• [DIRECTIONS FOR THIS TASK]: From the data below, return the exact lines starting at the line containing "X15428Y10111D01*" and ending at the line containing "X28100Y-1691D01*", both included, and nothing else.

• [SOURCE DATA]:
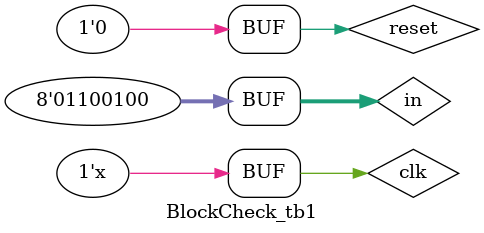
<source format=v>
`timescale 1ns / 1ps


module BlockCheck_tb1;

	// Inputs
	reg clk;
	reg reset;
	reg [7:0] in;

	// Outputs
	wire result;

	// Instantiate the Unit Under Test (UUT)
	BlockChecker uut (
		.clk(clk), 
		.reset(reset), 
		.in(in), 
		.result(result)
	);

	initial begin
		// Initialize Inputs
		  clk = 0;
		  reset = 1'b1;
        #0 in = "e";
		  #5 reset = 1'b0;
        #20 in = "n";
        #20 in = "d";
        #20 in = " ";
        #20 in = "o";
        #20 in = " ";
        #20 in = "w";
        #20 in = "o";
        #20 in = "r";
        #20 in = "l";
        #20 in = "d";
        #20 in = " ";
        #20 in = "b";
        #20 in = "e";
        #20 in = "g";
        #20 in = "i";
        #20 in = "n";
        #20 in = " ";
        #20 in = "c";
        #20 in = "o";
        #20 in = "m";
        #20 in = "P";
        #20 in = "u";
        #20 in = "T";
        #20 in = "e";
        #20 in = "r";
        #20 in = " ";
        #20 in = "o";
        #20 in = "r";
        #20 in = "G";
        #20 in = "A";
        #20 in = "N";
        #20 in = "i";
        #20 in = "z";
        #20 in = "a";
        #20 in = "t";
        #20 in = "i";
        #20 in = "o";
        #20 in = "n";
        #20 in = " ";
        #20 in = "E";
        #20 in = "n";
        #20 in = "d";

	end

always #10 clk = ~clk;
      
endmodule


</source>
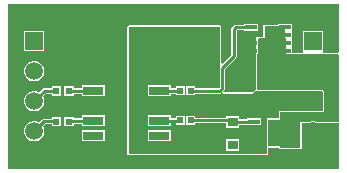
<source format=gbl>
G04*
G04 #@! TF.GenerationSoftware,Altium Limited,Altium Designer,22.3.1 (43)*
G04*
G04 Layer_Physical_Order=2*
G04 Layer_Color=16711680*
%FSLAX25Y25*%
%MOIN*%
G70*
G04*
G04 #@! TF.SameCoordinates,C5F4699D-FB43-4DF1-913B-A25CA7802ECB*
G04*
G04*
G04 #@! TF.FilePolarity,Positive*
G04*
G01*
G75*
%ADD12R,0.00984X0.00303*%
%ADD13R,0.06791X0.08799*%
%ADD14R,0.02008X0.01595*%
%ADD15R,0.03898X0.01595*%
%ADD16R,0.03543X0.03150*%
%ADD17R,0.07008X0.02835*%
%ADD18R,0.08661X0.09252*%
%ADD19R,0.02165X0.02165*%
%ADD20R,0.02362X0.02362*%
%ADD21R,0.02992X0.02835*%
%ADD32C,0.01000*%
%ADD33C,0.05906*%
%ADD34R,0.05906X0.05906*%
G36*
X55118Y11621D02*
X54796Y11214D01*
X49948D01*
X49803Y11654D01*
X49803Y11714D01*
Y18346D01*
X43110D01*
Y11714D01*
X43110Y11654D01*
X42965Y11214D01*
X39488D01*
Y13041D01*
X39488D01*
Y13258D01*
X39488D01*
Y15640D01*
X39488D01*
Y15856D01*
X39488D01*
Y18238D01*
X39488D01*
Y18455D01*
X39488D01*
Y20837D01*
X34803D01*
Y20541D01*
X29902D01*
Y16423D01*
X27724D01*
X27423Y16298D01*
X27298Y15997D01*
Y5896D01*
X27315Y5855D01*
X27306Y5813D01*
X27336Y5666D01*
Y-866D01*
X27234Y-1278D01*
X27204Y-1297D01*
X27046Y-1380D01*
X27006Y-1397D01*
X26514Y-1888D01*
X26324Y-2015D01*
X26100Y-2060D01*
X16796D01*
X16605Y-1598D01*
X16895Y-1308D01*
X17092Y-1012D01*
X17162Y-664D01*
Y5829D01*
X20711Y9379D01*
X20909Y9675D01*
X20978Y10024D01*
Y18683D01*
X21030Y18734D01*
X23504D01*
Y18455D01*
X28189D01*
Y20837D01*
X23504D01*
Y20557D01*
X20653D01*
X20304Y20488D01*
X20008Y20290D01*
X19423Y19704D01*
X19225Y19409D01*
X19156Y19060D01*
Y10401D01*
X16290Y7535D01*
X15828Y7726D01*
X15820Y9929D01*
X15821Y9948D01*
X15859Y10039D01*
Y19803D01*
X15734Y20105D01*
X15433Y20229D01*
X-15039D01*
X-15341Y20105D01*
X-15465Y19803D01*
Y-22520D01*
X-15341Y-22821D01*
X-15039Y-22946D01*
X31181D01*
X31482Y-22821D01*
X31607Y-22520D01*
Y-20561D01*
X34988D01*
X35092Y-20813D01*
X35394Y-20938D01*
X42198D01*
X42499Y-20813D01*
X42624Y-20512D01*
Y-12230D01*
X45454D01*
X45507Y-12208D01*
X45565Y-12216D01*
X46072Y-12080D01*
X46841D01*
X47349Y-12216D01*
X47406Y-12208D01*
X47459Y-12230D01*
X55118D01*
X55118Y-12230D01*
Y-27559D01*
X-55118D01*
Y27559D01*
X55118D01*
Y11621D01*
D02*
G37*
G36*
X15408Y19778D02*
X15433Y19718D01*
Y10124D01*
X15428Y10111D01*
Y10041D01*
X15396Y9978D01*
X15395Y9963D01*
X15394Y9961D01*
X15406Y6542D01*
X15339Y6207D01*
Y-286D01*
X14962Y-664D01*
X7185D01*
Y-98D01*
X4232D01*
Y-3051D01*
X7185D01*
Y-2486D01*
X15339D01*
X15688Y-2417D01*
X15886Y-2284D01*
X16155Y-2252D01*
X16495Y-2361D01*
X16573Y-2394D01*
X16633Y-2454D01*
X16718D01*
X16796Y-2486D01*
X26100D01*
X26140Y-2469D01*
X26183Y-2478D01*
X26407Y-2433D01*
X26478Y-2386D01*
X26561Y-2370D01*
X26751Y-2242D01*
X26775Y-2206D01*
X26816Y-2190D01*
X27252Y-1753D01*
X27402Y-1674D01*
X27884Y-1601D01*
X28032Y-1662D01*
X28100Y-1691D01*
X28182Y-1692D01*
X28192Y-1696D01*
X28195Y-1696D01*
X28196Y-1696D01*
X28197Y-1696D01*
X28197Y-1696D01*
X28268Y-1725D01*
X49513D01*
X49731Y-1943D01*
Y-8157D01*
X35478D01*
X35400Y-8189D01*
X35315Y-8189D01*
X35315Y-8189D01*
X35255Y-8214D01*
X35255Y-8214D01*
X35195Y-8274D01*
X35177Y-8281D01*
X35170Y-8300D01*
X35111Y-8359D01*
X35092Y-8366D01*
X35085Y-8384D01*
X35025Y-8444D01*
X35025Y-8444D01*
X35000Y-8504D01*
X35000Y-8504D01*
X35000Y-8589D01*
X34967Y-8667D01*
Y-10669D01*
X31181D01*
Y-10974D01*
X30986D01*
Y-20561D01*
X31181D01*
Y-22435D01*
X31156Y-22495D01*
X31096Y-22520D01*
X-14955D01*
X-15014Y-22495D01*
X-15039Y-22435D01*
Y19718D01*
X-15014Y19778D01*
X-14955Y19803D01*
X15348D01*
X15408Y19778D01*
D02*
G37*
G36*
X37598Y10787D02*
X54796D01*
X55236Y10347D01*
Y-11686D01*
X55118Y-11804D01*
X47459D01*
X46897Y-11654D01*
X46016D01*
X45454Y-11804D01*
X42198D01*
Y-20427D01*
X42173Y-20487D01*
X42113Y-20512D01*
X35478D01*
X35418Y-20487D01*
X35394Y-20427D01*
Y-13032D01*
X35276Y-12913D01*
X35394Y-12795D01*
Y-8667D01*
X35418Y-8608D01*
X35478Y-8583D01*
X50157D01*
Y-1765D01*
X50156D01*
X49690Y-1299D01*
X28268D01*
X28200Y-1270D01*
X28197Y-1270D01*
X28195Y-1268D01*
X28047Y-1207D01*
X27820Y-935D01*
X27762Y-710D01*
X27762Y-700D01*
Y5666D01*
X27745Y5706D01*
X27753Y5749D01*
X27724Y5896D01*
Y10659D01*
X28189D01*
Y13041D01*
X28189D01*
Y13258D01*
X28189D01*
Y15640D01*
X28534Y15997D01*
X37598D01*
Y10787D01*
D02*
G37*
%LPC*%
G36*
X-43110Y18346D02*
X-49803D01*
Y11654D01*
X-43110D01*
Y18346D01*
D02*
G37*
G36*
X-46016Y8347D02*
X-46897D01*
X-47748Y8118D01*
X-48511Y7678D01*
X-49134Y7055D01*
X-49575Y6292D01*
X-49803Y5441D01*
Y4559D01*
X-49575Y3708D01*
X-49134Y2945D01*
X-48511Y2322D01*
X-47748Y1882D01*
X-46897Y1654D01*
X-46016D01*
X-45165Y1882D01*
X-44402Y2322D01*
X-43779Y2945D01*
X-43338Y3708D01*
X-43110Y4559D01*
Y5441D01*
X-43338Y6292D01*
X-43779Y7055D01*
X-44402Y7678D01*
X-45165Y8118D01*
X-46016Y8347D01*
D02*
G37*
G36*
X-22815Y256D02*
X-30610D01*
Y-654D01*
X-33366D01*
Y0D01*
X-36516D01*
Y-3150D01*
X-33366D01*
Y-2476D01*
X-30610D01*
Y-3366D01*
X-22815D01*
Y256D01*
D02*
G37*
G36*
X-37500Y0D02*
X-40650D01*
Y-664D01*
X-43031D01*
X-43380Y-733D01*
X-43676Y-931D01*
X-44824Y-2079D01*
X-45165Y-1882D01*
X-46016Y-1654D01*
X-46897D01*
X-47748Y-1882D01*
X-48511Y-2322D01*
X-49134Y-2945D01*
X-49575Y-3708D01*
X-49803Y-4559D01*
Y-5441D01*
X-49575Y-6292D01*
X-49134Y-7055D01*
X-48511Y-7678D01*
X-47748Y-8118D01*
X-46897Y-8347D01*
X-46016D01*
X-45165Y-8118D01*
X-44402Y-7678D01*
X-43779Y-7055D01*
X-43338Y-6292D01*
X-43110Y-5441D01*
Y-4559D01*
X-43338Y-3708D01*
X-43535Y-3367D01*
X-42654Y-2486D01*
X-40650D01*
Y-3150D01*
X-37500D01*
Y0D01*
D02*
G37*
G36*
X-22815Y-9744D02*
X-30610D01*
Y-10772D01*
X-33366D01*
Y-10236D01*
X-36516D01*
Y-13386D01*
X-33366D01*
Y-12594D01*
X-30610D01*
Y-13366D01*
X-22815D01*
Y-9744D01*
D02*
G37*
G36*
X-37500Y-10236D02*
X-40650D01*
Y-10860D01*
X-43228D01*
X-43577Y-10930D01*
X-43873Y-11127D01*
X-44824Y-12078D01*
X-45165Y-11882D01*
X-46016Y-11654D01*
X-46897D01*
X-47748Y-11882D01*
X-48511Y-12322D01*
X-49134Y-12945D01*
X-49575Y-13708D01*
X-49803Y-14559D01*
Y-15441D01*
X-49575Y-16292D01*
X-49134Y-17055D01*
X-48511Y-17678D01*
X-47748Y-18118D01*
X-46897Y-18346D01*
X-46016D01*
X-45165Y-18118D01*
X-44402Y-17678D01*
X-43779Y-17055D01*
X-43338Y-16292D01*
X-43110Y-15441D01*
Y-14559D01*
X-43338Y-13708D01*
X-43535Y-13367D01*
X-42851Y-12683D01*
X-40650D01*
Y-13386D01*
X-37500D01*
Y-10236D01*
D02*
G37*
G36*
X-22815Y-14744D02*
X-30610D01*
Y-18366D01*
X-22815D01*
Y-14744D01*
D02*
G37*
G36*
X-886Y256D02*
X-8681D01*
Y-3366D01*
X-886D01*
Y-2476D01*
X689D01*
Y-3051D01*
X3642D01*
Y-98D01*
X689D01*
Y-654D01*
X-886D01*
Y256D01*
D02*
G37*
G36*
Y-9744D02*
X-8681D01*
Y-13366D01*
X-886D01*
Y-12397D01*
X689D01*
Y-12894D01*
X3642D01*
Y-9941D01*
X689D01*
Y-10575D01*
X-886D01*
Y-9744D01*
D02*
G37*
G36*
X7185Y-9941D02*
X4232D01*
Y-12894D01*
X7185D01*
Y-12329D01*
X17520D01*
Y-13976D01*
X21850D01*
Y-12809D01*
X24587D01*
Y-13061D01*
X29272D01*
Y-10679D01*
X24587D01*
Y-10986D01*
X21850D01*
Y-10039D01*
X17520D01*
Y-10506D01*
X7185D01*
Y-9941D01*
D02*
G37*
G36*
X-886Y-14744D02*
X-8681D01*
Y-18366D01*
X-886D01*
Y-14744D01*
D02*
G37*
G36*
X21850Y-17520D02*
X17520D01*
Y-21457D01*
X21850D01*
Y-17520D01*
D02*
G37*
%LPD*%
D12*
X37677Y-11209D02*
D03*
Y-20311D02*
D03*
D13*
X34776Y-15768D02*
D03*
X33691Y15748D02*
D03*
D14*
X39173Y-11870D02*
D03*
Y-14469D02*
D03*
Y-17067D02*
D03*
Y-19665D02*
D03*
D15*
X26929D02*
D03*
Y-17067D02*
D03*
Y-14469D02*
D03*
Y-11870D02*
D03*
X25846Y11850D02*
D03*
Y14449D02*
D03*
Y17047D02*
D03*
Y19646D02*
D03*
X37146D02*
D03*
Y17047D02*
D03*
Y14449D02*
D03*
Y11850D02*
D03*
D16*
X19685Y-19488D02*
D03*
Y-12008D02*
D03*
X11811Y-15748D02*
D03*
D17*
X-26713Y-16555D02*
D03*
Y-11555D02*
D03*
Y-6555D02*
D03*
Y-1555D02*
D03*
X-4783Y-16555D02*
D03*
Y-11555D02*
D03*
Y-6555D02*
D03*
Y-1555D02*
D03*
D18*
X-4232Y14961D02*
D03*
X-27264D02*
D03*
D19*
X2165Y-1575D02*
D03*
X5709D02*
D03*
X2165Y-11417D02*
D03*
X5709D02*
D03*
D20*
X-39075Y-11811D02*
D03*
X-34941D02*
D03*
X-39075Y-1575D02*
D03*
X-34941D02*
D03*
D21*
X17677Y11811D02*
D03*
X13819D02*
D03*
D32*
X20067Y19060D02*
X20653Y19646D01*
X25846D01*
X16250Y6207D02*
X20067Y10024D01*
Y19060D01*
X16250Y-664D02*
Y6207D01*
X15339Y-1575D02*
X16250Y-664D01*
X5709Y-1575D02*
X15339D01*
X19795Y-11898D02*
X26949D01*
X19685Y-12008D02*
X19795Y-11898D01*
X5709Y-11417D02*
X19094D01*
X19685Y-12008D01*
X-4783Y-11555D02*
X-4715Y-11486D01*
X2097D01*
X2165Y-11417D01*
X-4774Y-1565D02*
X2156D01*
X2165Y-1575D01*
X-4783Y-1555D02*
X-4774Y-1565D01*
X-34931D02*
X-26722D01*
X-26713Y-1555D01*
X-34941Y-1575D02*
X-34931Y-1565D01*
X-34941Y-11811D02*
X-34813Y-11683D01*
X-26841D01*
X-26713Y-11555D01*
X-39114Y-11772D02*
X-39075Y-11811D01*
X-43228Y-11772D02*
X-39114D01*
X-46457Y-15000D02*
X-43228Y-11772D01*
X-46457Y-5000D02*
X-43031Y-1575D01*
X-39075D01*
D33*
X46457Y-15000D02*
D03*
Y-5000D02*
D03*
Y5000D02*
D03*
X-46457Y-15000D02*
D03*
Y-5000D02*
D03*
Y5000D02*
D03*
D34*
X46457Y15000D02*
D03*
X-46457D02*
D03*
M02*

</source>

• [SOLUTION FOR THIS TASK]:
X15428Y10111D01*
Y10041D01*
X15396Y9978D01*
X15395Y9963D01*
X15394Y9961D01*
X15406Y6542D01*
X15339Y6207D01*
Y-286D01*
X14962Y-664D01*
X7185D01*
Y-98D01*
X4232D01*
Y-3051D01*
X7185D01*
Y-2486D01*
X15339D01*
X15688Y-2417D01*
X15886Y-2284D01*
X16155Y-2252D01*
X16495Y-2361D01*
X16573Y-2394D01*
X16633Y-2454D01*
X16718D01*
X16796Y-2486D01*
X26100D01*
X26140Y-2469D01*
X26183Y-2478D01*
X26407Y-2433D01*
X26478Y-2386D01*
X26561Y-2370D01*
X26751Y-2242D01*
X26775Y-2206D01*
X26816Y-2190D01*
X27252Y-1753D01*
X27402Y-1674D01*
X27884Y-1601D01*
X28032Y-1662D01*
X28100Y-1691D01*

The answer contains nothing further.